Dos 16 reforços contratados na primeira janela de transferências, sete começaram o campeonato como titulares, sendo seis de setores do meio para trás. Apenas Pedro Raul atuava na frente.
30 de maio de 2023: “É um momento ruim de resultados, de tabela, mas estamos todos prontos para superar esse momento. O trabalho está sendo incansável para que a gente passe essa fase. E vamos passar. Tenho total confiança no trabalho do Barbieri”.
O Vasco não superou. Com seis pontos de 33 possíveis em 11 rodadas disputadas, Maurício Barbieri foi demitido em 22 de junho, após derrota para o Goiás. Depois de três rodadas com um treinador interino, Ramón Díaz foi anunciado em 15 de julho. A demora na troca do treinador foi um dos pontos que a 777 levou em conta para demitir Paulo Bracks na última quinta.

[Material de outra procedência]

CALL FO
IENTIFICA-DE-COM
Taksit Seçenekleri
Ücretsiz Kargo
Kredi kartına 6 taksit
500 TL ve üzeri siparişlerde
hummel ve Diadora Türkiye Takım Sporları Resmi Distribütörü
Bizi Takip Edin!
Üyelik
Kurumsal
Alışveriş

Na madrugada desta quinta, horas antes da demissão, Bracks se defendeu:
– Ninguém prometeu título, nem vaga em competição sul-americana. Há muito acerto, há muito erro, alguns foram corrigidos, mas temos que ser gratos de poder fazer diferente. Aqui tem um caderno novo para fazermos um ano diferente ano que vem. Sabíamos que seria difícil. Foi acima, mas também foi acima a nossa recuperação. Poucos clubes conseguiram uma recuperação tão forte e impactante, mas é do tamanho desse clube.
Com razão ou não, Bracks já não tinha o apoio da torcida, e a SAF avaliou, após uma temporada conturbada, que não valeria iniciar um novo ano com a bagagem de desgate que o dirigente traria para 2024. Neste momento, Alexandre Mattos, do Athletico-PR, é o mais cotado para assumir o cargo.